Work instruction ▸
Scan the entries that follow for the word "диск", then report every line in which it appears.

┏━━

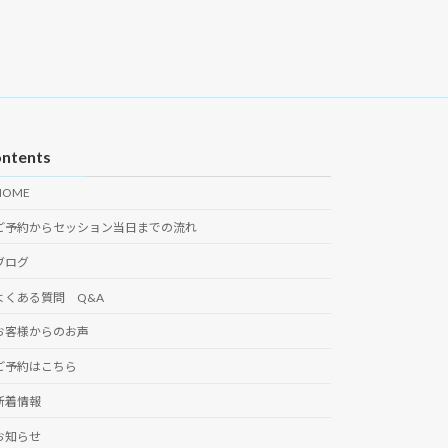
ntents
HOME
ご予約からセッション当日までの流れ
ブログ
よくある質問 Q&A
お客様からのお声
ご予約はこちら
新着情報
お知らせ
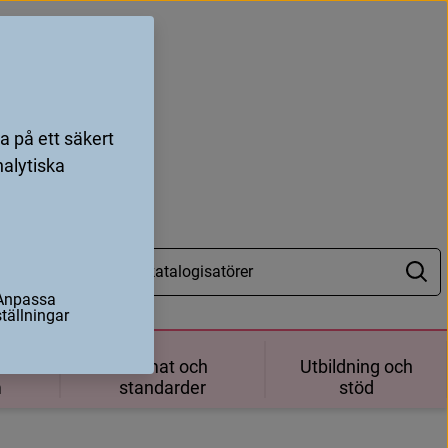
 på ett säkert
nalytiska
Anpassa
ställningar
ch
Format och
Utbildning och
m
standarder
stöd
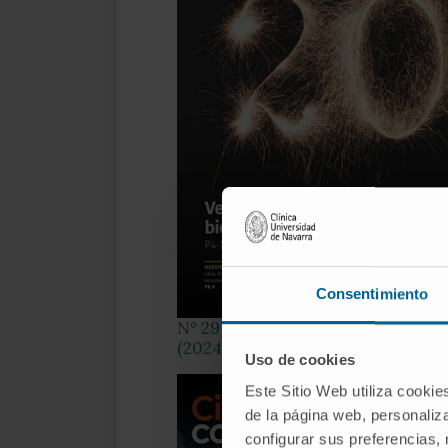
Consentimiento
Nº 29
(2024)
Uso de cookies
Este Sitio Web utiliza cookie
de la página web, personaliza
configurar sus preferencias,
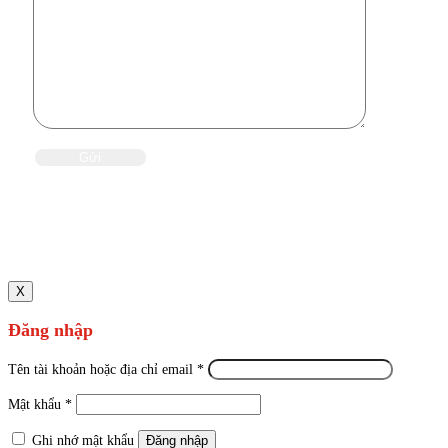
X
Đăng nhập
Tên tài khoản hoặc địa chỉ email
*
Mật khẩu
*
Ghi nhớ mật khẩu
Đăng nhập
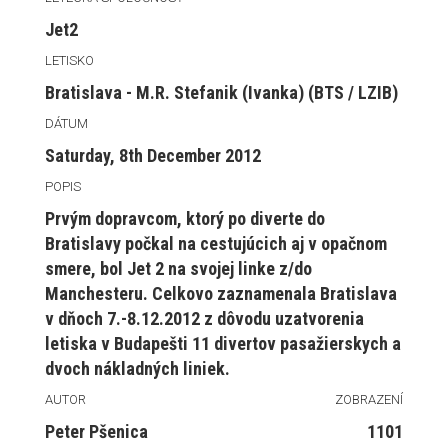
Jet2
LETISKO
Bratislava - M.R. Stefanik (Ivanka) (BTS / LZIB)
DÁTUM
Saturday, 8th December 2012
POPIS
Prvým dopravcom, ktorý po diverte do
Bratislavy počkal na cestujúcich aj v opačnom
smere, bol Jet 2 na svojej linke z/do
Manchesteru. Celkovo zaznamenala Bratislava
v dňoch 7.-8.12.2012 z dôvodu uzatvorenia
letiska v Budapešti 11 divertov pasažierskych a
dvoch nákladných liniek.
AUTOR
ZOBRAZENÍ
Peter Pšenica
1101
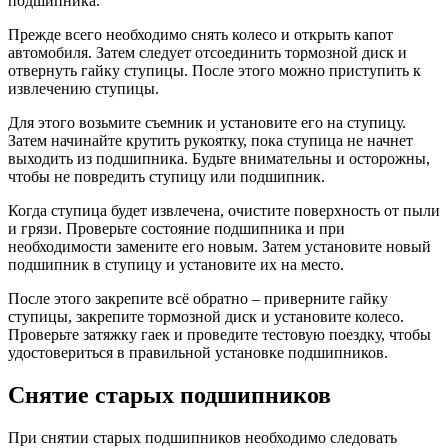
подшипника.
Прежде всего необходимо снять колесо и открыть капот
автомобиля. Затем следует отсоединить тормозной диск и
отвернуть гайку ступицы. После этого можно приступить к
извлечению ступицы.
Для этого возьмите съемник и установите его на ступицу.
Затем начинайте крутить рукоятку, пока ступица не начнет
выходить из подшипника. Будьте внимательны и осторожны,
чтобы не повредить ступицу или подшипник.
Когда ступица будет извлечена, очистите поверхность от пыли
и грязи. Проверьте состояние подшипника и при
необходимости замените его новым. Затем установите новый
подшипник в ступицу и установите их на место.
После этого закрепите всё обратно – приверните гайку
ступицы, закрепите тормозной диск и установите колесо.
Проверьте затяжку гаек и проведите тестовую поездку, чтобы
удостовериться в правильной установке подшипников.
Снятие старых подшипников
При снятии старых подшипников необходимо следовать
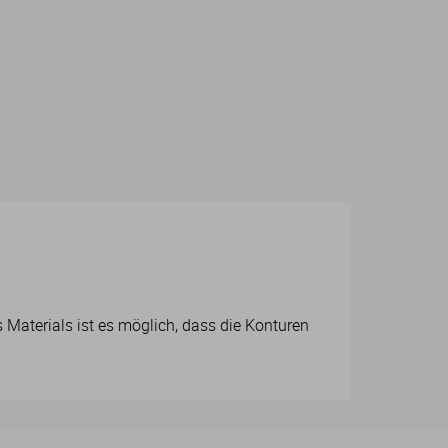
Materials ist es möglich, dass die Konturen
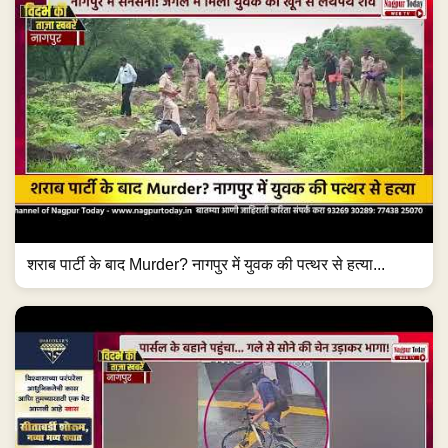
शराब पार्टी के बाद Murder? नागपुर में युवक की पत्थर से हत्या...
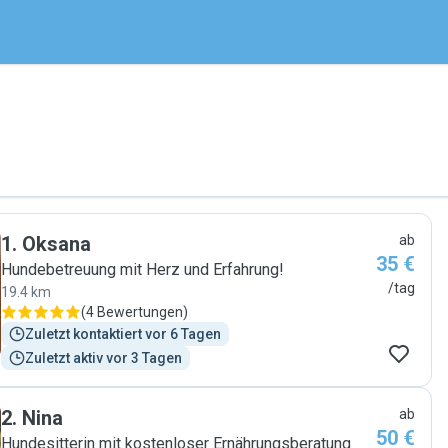
1
.
Oksana
ab
35 €
Hundebetreuung mit Herz und Erfahrung!
/tag
19.4 km
(
4 Bewertungen
)
Zuletzt kontaktiert vor 6 Tagen
Zuletzt aktiv vor 3 Tagen
2
.
Nina
ab
50 €
Hundesitterin mit kostenloser Ernährungsberatung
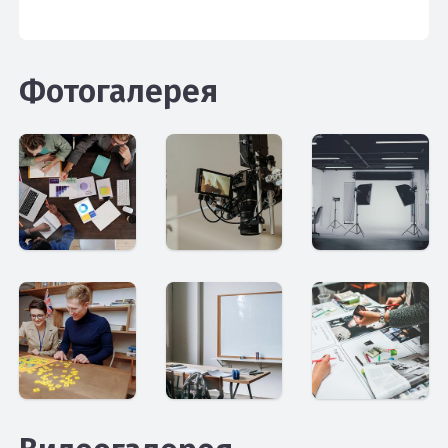
Фотогалерея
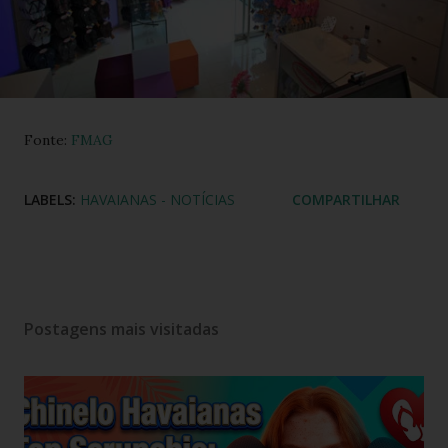
Fonte:
FMAG
LABELS:
HAVAIANAS - NOTÍCIAS
COMPARTILHAR
Postagens mais visitadas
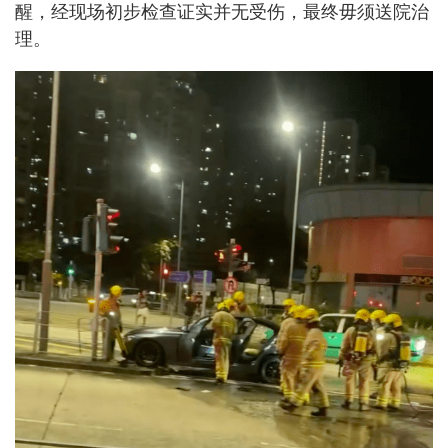
醒，经现场初步检查证实并无受伤，最终毋须送院治
理。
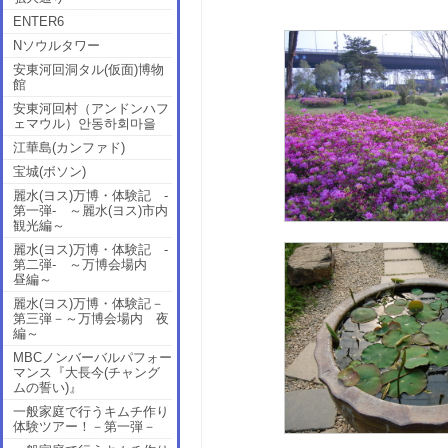
ENTER6
Nソウルタワー
安東河回洞タル(仮面)博物
館
安東河回村（アンドンハフ
ェマウル）안동하회마을
江華島(カンファド)
宝城(ボソン)
麗水(ヨス)万博・体験記 -
第一弾- ～麗水(ヨス)市内
観光編～
麗水(ヨス)万博・体験記 -
第二弾- ～万博会場内
昼編～
麗水(ヨス)万博・体験記－
第三弾－～万博会場内 夜
編～
MBCノンバーバルパフォー
マンス『大長今(チャング
ムの誓い)』
一般家庭で行うキムチ作り
体験ツアー！－第一弾－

┗━━

Answer area ▸
автомобиля. Затем следует отсоединить тормозной диск и
ступицы, закрепите тормозной диск и установите колесо.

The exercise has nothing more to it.